While Lee seems to be of a political persuasion that derives boundless joy from waving a little flag every time Kim Jong-un appears, there’s no evidence yet of her threatening Trump with intercontinental ballistic missiles.

If it wasn’t for the fact that Malcolm is so desperate to retain his vote, a similar suspension could have befallen Tony. Following Malcolm’s decision to keep Tony outside the cabinet tent pissing in he would surely welcome a further degree of separation from him before he gets flooded out.

At this point, the only imminent suspension from the Labor Party would appear to be the CFMEU. If Bill Shorten persists with his aim of building a new Labor Party he’s obviously going to need the intervention of the ABCC at some stage.
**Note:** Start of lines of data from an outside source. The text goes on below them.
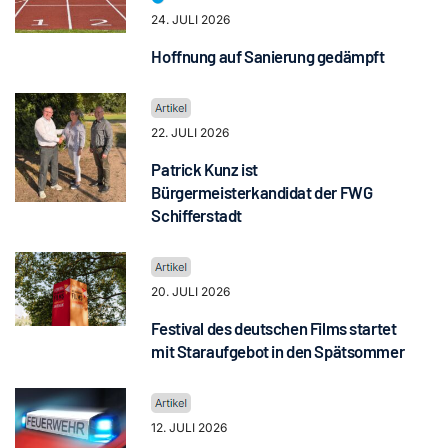
24. JULI 2026
Hoffnung auf Sanierung gedämpft
22. JULI 2026
Patrick Kunz ist
Bürgermeisterkandidat der FWG
Schifferstadt
20. JULI 2026
Festival des deutschen Films startet
mit Staraufgebot in den Spätsommer
12. JULI 2026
The public should be vested with the power to suspend MPs who turn out to be absolute plonkers. For example, my academic think tank believes that any prime minister who leads his party to fifteen successive losses in Newspoll should be immediately suspended and sent for a period of reflection and recuperation in a political vacuum, perhaps as chair of Cricket Australia.

 

There are politicians who should be suspended from time to time as a kindness to the public.

 

Malcolm seems incapable of following Jeff Horn’s example of winning on points because he never seems to make any that anyone takes any notice of.

There are politicians like Christopher Pyne, Tanya Plibersek and Jacqui Lambie who should be suspended from time to time as a kindness to the public to give them space to regroup and refocus and hopefully cultivate a renewed enthusiasm for politics.

This new wave of politician suspensions is arguably a logical follow-up to the pioneering work done by Bronnie as Speaker. It’s entirely possible she was retained by the Greens to consult on Lee’s suspension.

Some experts are theorising that as suspensions play an even wider role in re-energising Australian politics a group of suspended politicians could come together and form a new political movement called the Suspense Party.

If it offered Lee’s policies of free health and education, Tony’s policies of free enterprise and budget surpluses and the CFMEU’s policy of a pay rise every month it would certainly comprise a combination that could keep everybody in Suspense.

 

Adjunct Professor Cec Poole failed on twenty occasions to get elected to parliament so he decided that the only way to influence people to listen to him was by becoming an academic. He has also consistently failed to get a gig on Q&A.